I suspect one factor behind how fast GPIO can run is what the peripheral clock is running at. The peripheral clock for GPIOD runs from APB2, which sources its clock from AHB, a.k.a. HCLK. This might be subdivided from the main SYSCLK, and not running at the full speed. We don't know what OP's clock configuration is, but it seems they are using the Arduino framework, so if they're running the
official WCH one, then we can possibly eliminate this as a problem because the WCH HAL code, when setting up for 48 MHz operation (regardless of whether HSI or HSE oscillator source), sets HPRE, the AHB prescaler, to divide-by-1 (i.e. undivided). So OP may already have HCLK as fast as it can go.

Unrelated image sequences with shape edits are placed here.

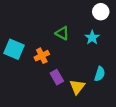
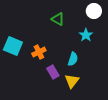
green triangle: (62, 33) -> (58, 19), moved
cyan semicircle: (100, 74) -> (73, 59), moved

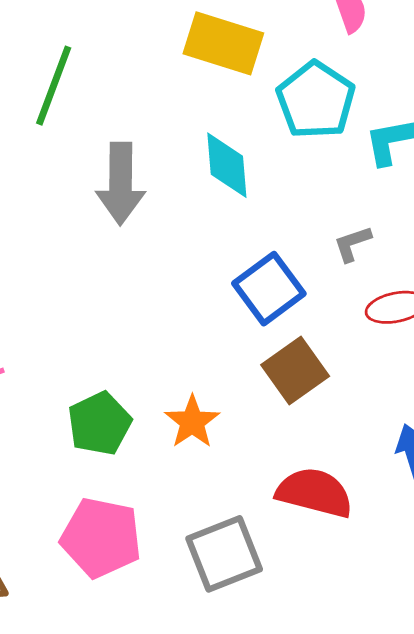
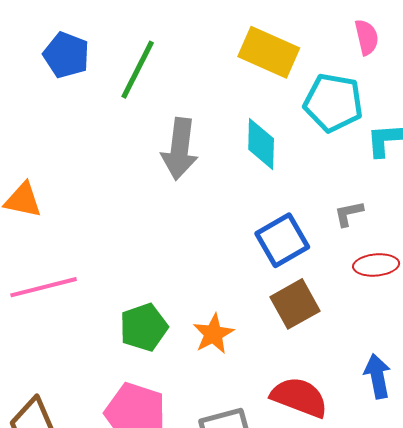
cyan pentagon: (316, 100) -> (333, 103), turned -30

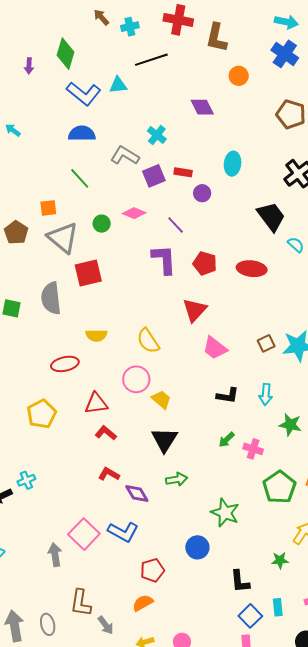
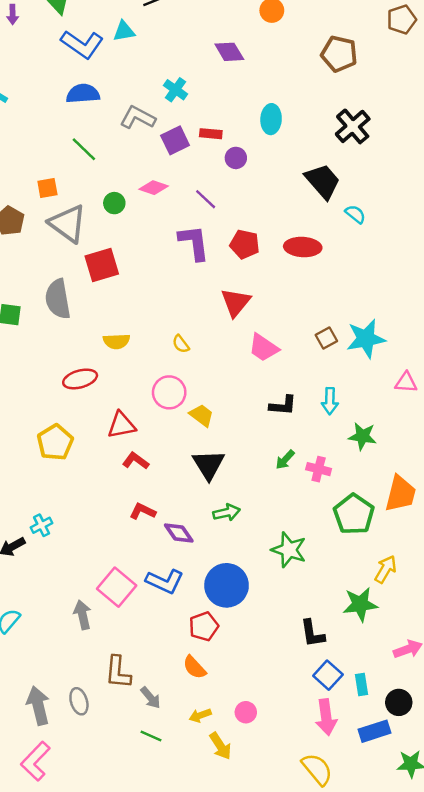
yellow semicircle: (148, 341) -> (181, 344), size x0.6
blue circle: (197, 547) -> (227, 585), moved, size x1.5
green star: (280, 560) -> (360, 604), size x1.6
orange semicircle: (143, 603) -> (194, 667), turned -100
cyan rectangle: (278, 607) -> (361, 684), moved

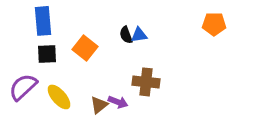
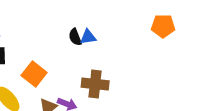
orange square: (85, 48) -> (34, 74), moved

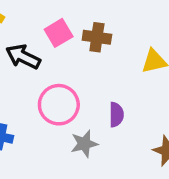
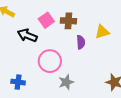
purple semicircle: (116, 115) -> (81, 42), moved

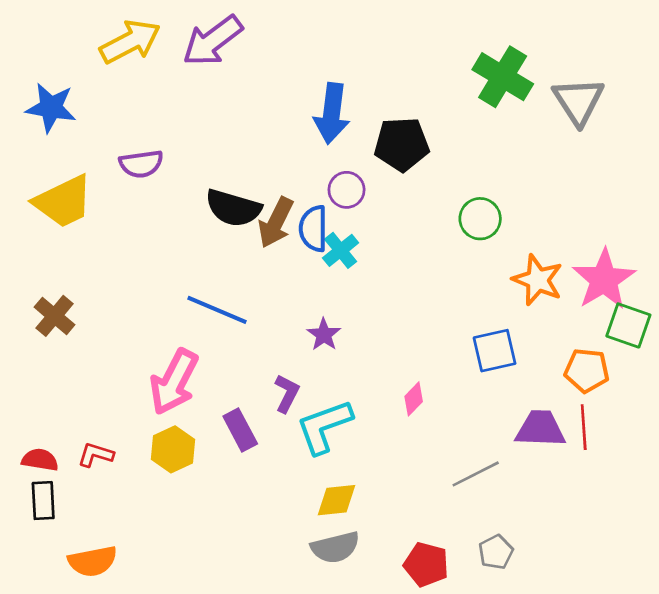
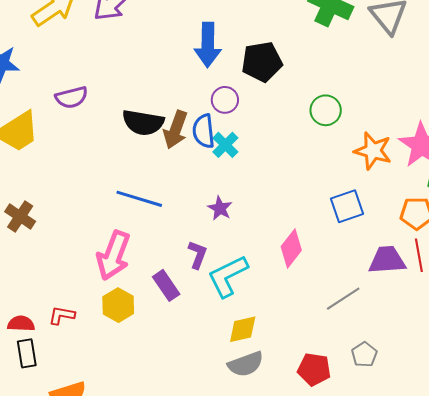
pink diamond: (414, 399) -> (291, 248), size x1.5

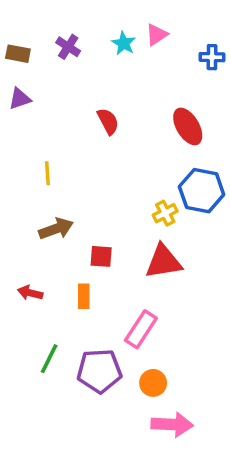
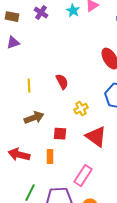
red semicircle: (108, 121) -> (62, 82), moved
yellow cross: (165, 213) -> (81, 109), moved
red triangle: (163, 262) -> (96, 137), turned 45
red arrow: (30, 293) -> (19, 155), size x1.5

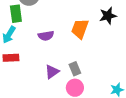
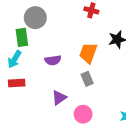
gray rectangle: (75, 69) -> (87, 79), moved

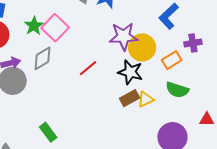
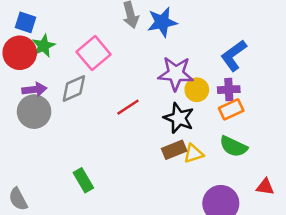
green star: (34, 26) -> (44, 46), moved
purple cross: (193, 43) -> (229, 90), moved
yellow circle: (142, 47) -> (197, 90), size x0.7
green rectangle: (48, 132) -> (83, 180), moved

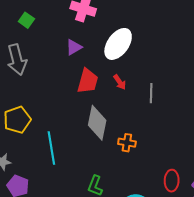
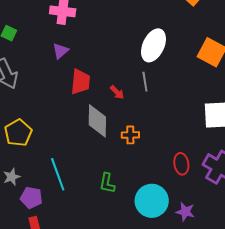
white ellipse: (118, 44) -> (153, 45), moved
red arrow: (120, 82) -> (117, 92), moved
cyan line: (51, 148) -> (58, 174), moved

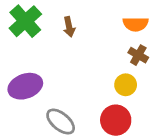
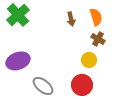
orange semicircle: (135, 24) -> (96, 17), turned -108
brown arrow: (69, 27) -> (71, 19), moved

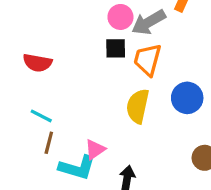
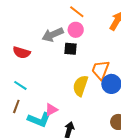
gray arrow: (149, 22) -> (53, 35), moved
orange trapezoid: (148, 60) -> (100, 70), moved
brown line: (49, 143) -> (16, 106), moved

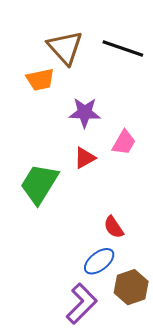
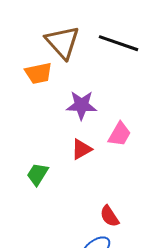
green trapezoid: (39, 184) -> (38, 174), size x0.6

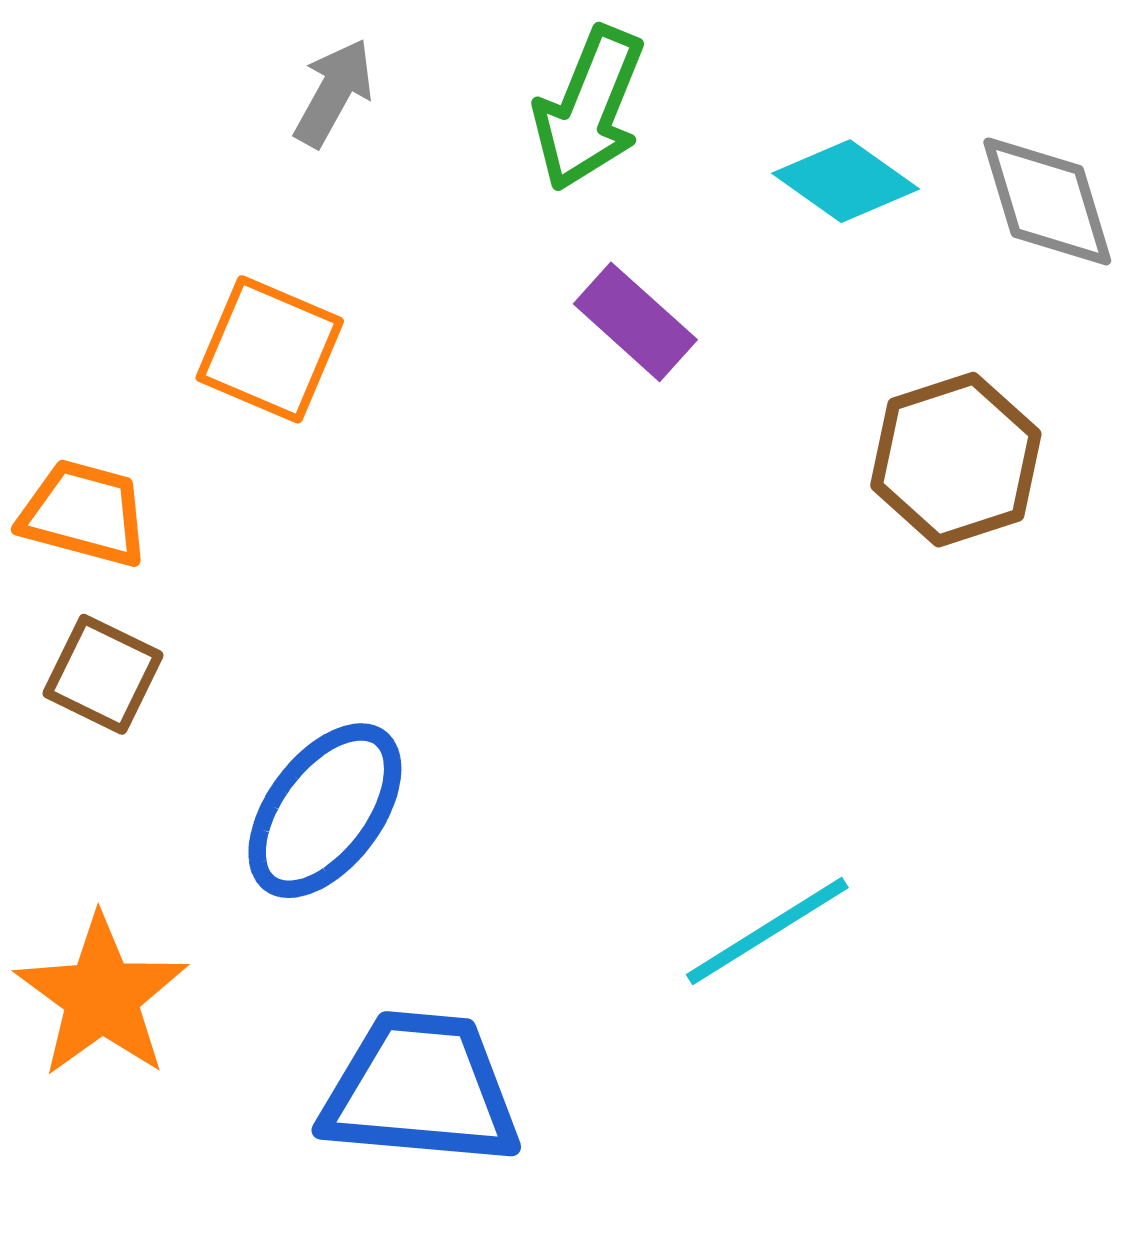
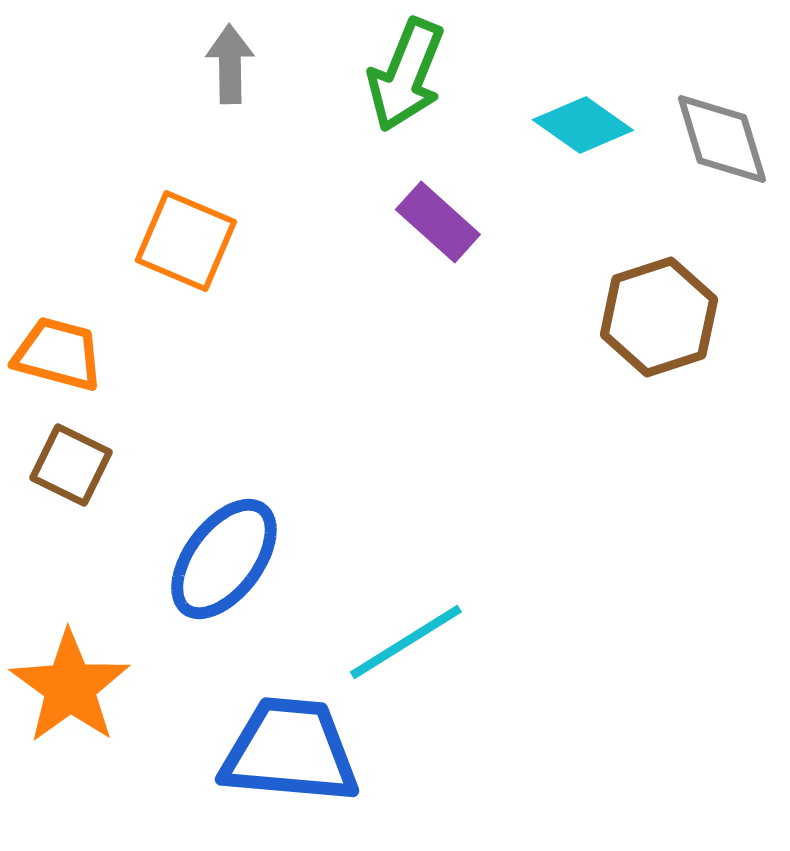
gray arrow: (334, 93) -> (230, 64), turned -30
cyan line: (767, 931) -> (406, 642), moved

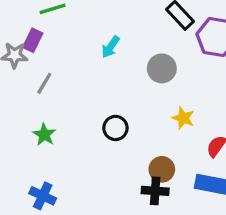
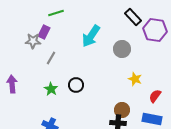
cyan arrow: (111, 47) -> (91, 36), size x1.6
black circle: (115, 128) -> (76, 85), moved

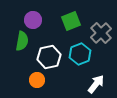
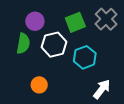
gray cross: (101, 33) -> (106, 19), moved
white hexagon: (49, 57) -> (54, 45), moved

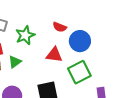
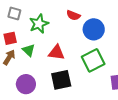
red triangle: (54, 55) -> (57, 53), moved
green triangle: (15, 62) -> (29, 50), turned -40

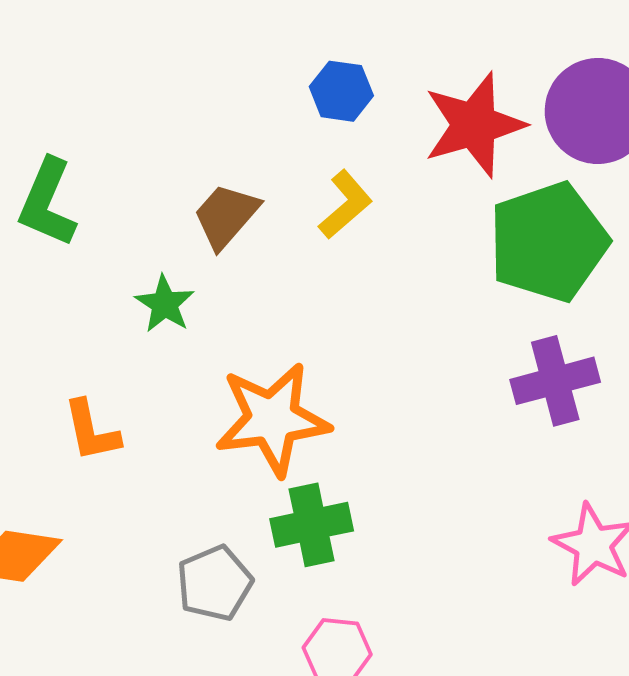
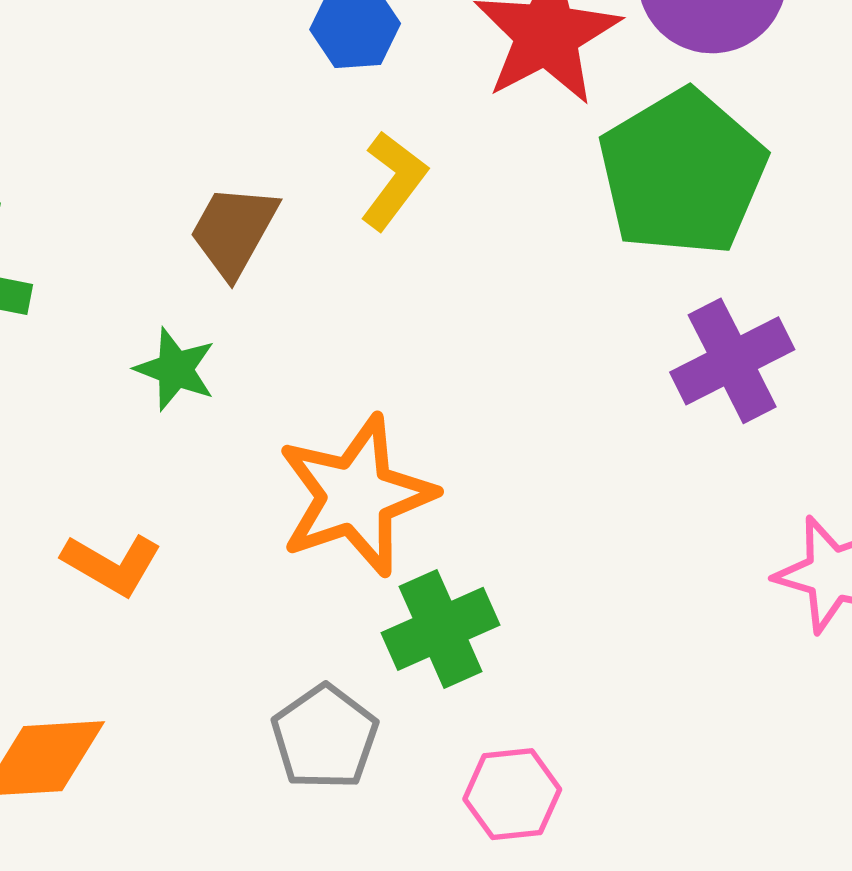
orange L-shape: (91, 431) -> (112, 564), turned -36

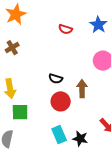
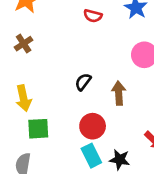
black semicircle: (56, 79) -> (83, 82), turned 112
red circle: (61, 101) -> (93, 126), moved

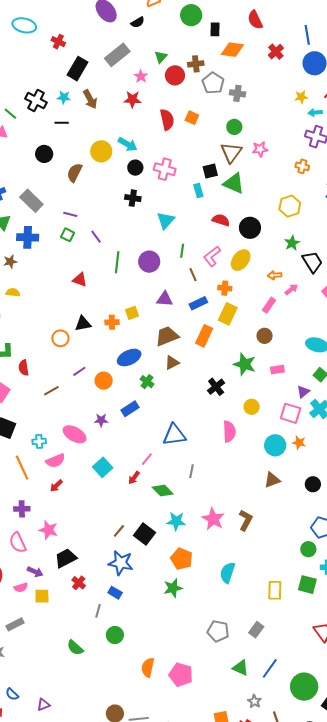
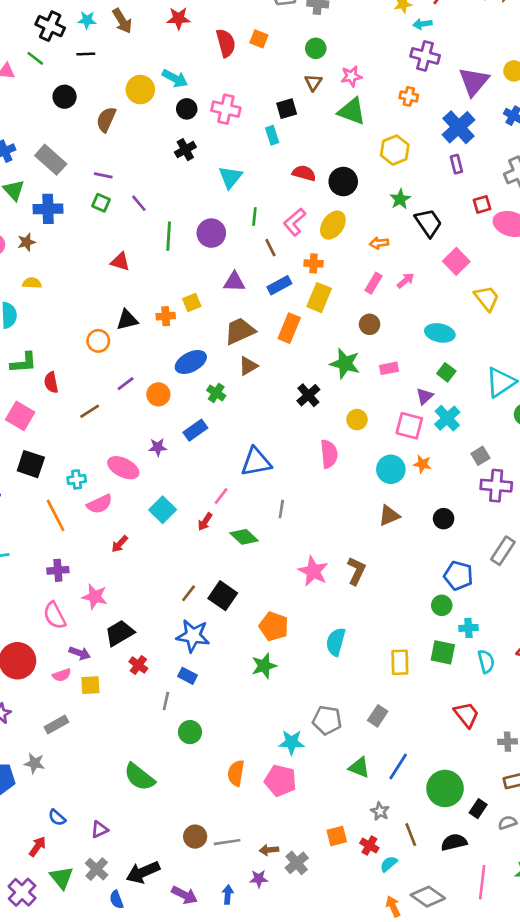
green line: (10, 114) -> (35, 58), moved
brown triangle: (231, 152) -> (313, 83), size x0.6
green triangle: (234, 183) -> (352, 111), moved
black cross: (133, 198) -> (185, 150), turned -35
pink arrow: (291, 289) -> (406, 281), moved
red arrow: (56, 486) -> (120, 544), moved
cyan star: (176, 521) -> (292, 742), moved
green semicircle: (75, 648) -> (139, 777), moved, size x1.4

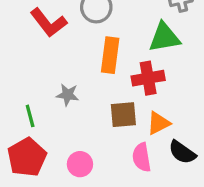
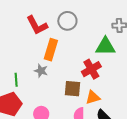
orange rectangle: (110, 55) -> (51, 50), moved
red cross: (148, 78) -> (91, 69), turned -30

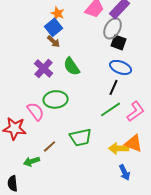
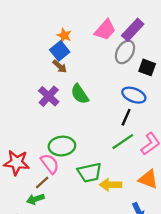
black square: (119, 42) -> (147, 67), moved
green ellipse: (56, 99) -> (62, 146), moved
pink semicircle: (36, 111) -> (50, 164), moved
brown line: (50, 146) -> (42, 183), moved
yellow arrow: (119, 148) -> (111, 185), moved

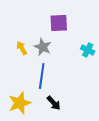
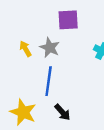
yellow star: (20, 103) -> (23, 112), turned -30

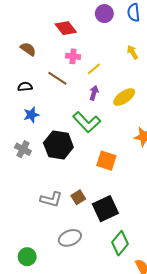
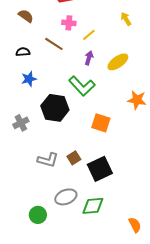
gray cross: (23, 149) -> (21, 123), moved, turned 35
green diamond: (120, 243) -> (93, 206), moved, turned 45
green circle: (27, 257) -> (38, 215), moved

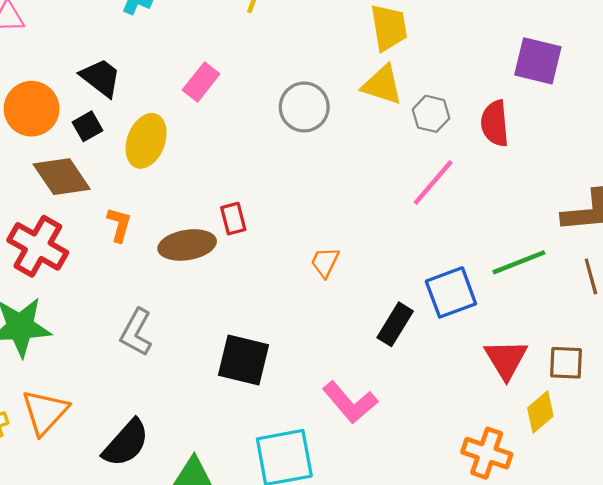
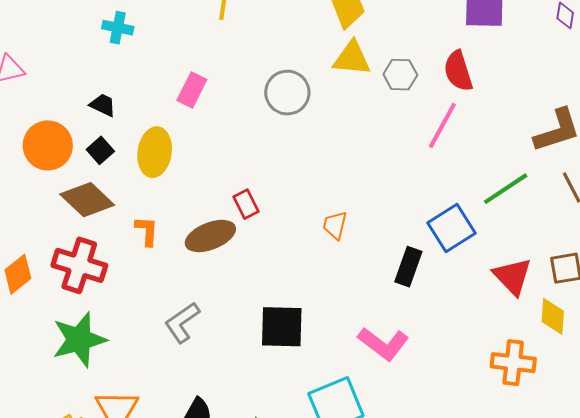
black trapezoid: (101, 78) -> (103, 105), size x0.7
pink line: (433, 182) -> (442, 125), moved
gray L-shape: (136, 332) -> (182, 322), turned 39
yellow diamond: (540, 412) -> (553, 316), turned -33

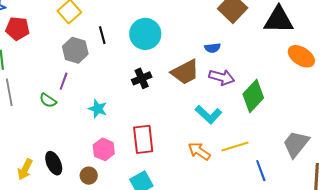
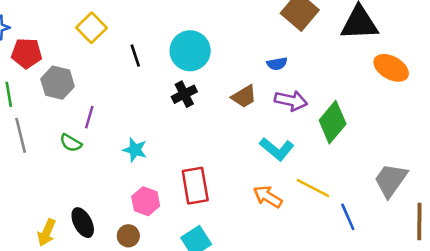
gray hexagon: (75, 50) -> (58, 83), moved
brown trapezoid: (185, 72) -> (244, 97), size x0.7
black cross: (142, 78) -> (184, 94), moved
yellow line: (235, 147) -> (313, 188), turned 48

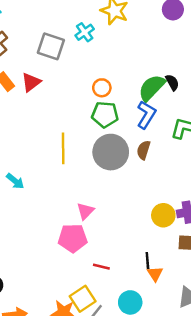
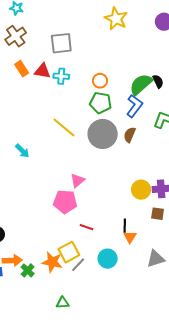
cyan cross: (85, 32) -> (61, 76), moved, turned 35
gray square: (51, 46) -> (61, 43), turned -30
red triangle: (31, 82) -> (43, 71), turned 42
yellow line: (63, 148) -> (64, 127), turned -55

1) write to GPIOD->BSHR takes more than one instruction, check the compiler output to see exactly what; but it usually involves loading the constant from memory and writing it to another address
Assuming the GPIOD base address has already been loaded into a register, yes, it takes two instructions to set BSHR: one to load the literal value into a register, and a second to write that value to the register.
li a1,0x8
sw a1,16(a0) ; GPIOD base addr already in in A0
However, if the compiler is being sensible, then with a simple scenario like OP's benchmark where a pin is simply being toggled in a loop by assigning constant values to BSHR, the compiler will put the
li loading instructions outside the loop, so in effect only a single instruction is needed to set the GPIO pin. I seem to recall there was a thread discussing this recently.
You may also want to try relocating time-critical code into the SRAM. This way you will not be incurring flash wait state penalty.
Yeah, running at 48 MHz necessitates 1 wait state for flash access.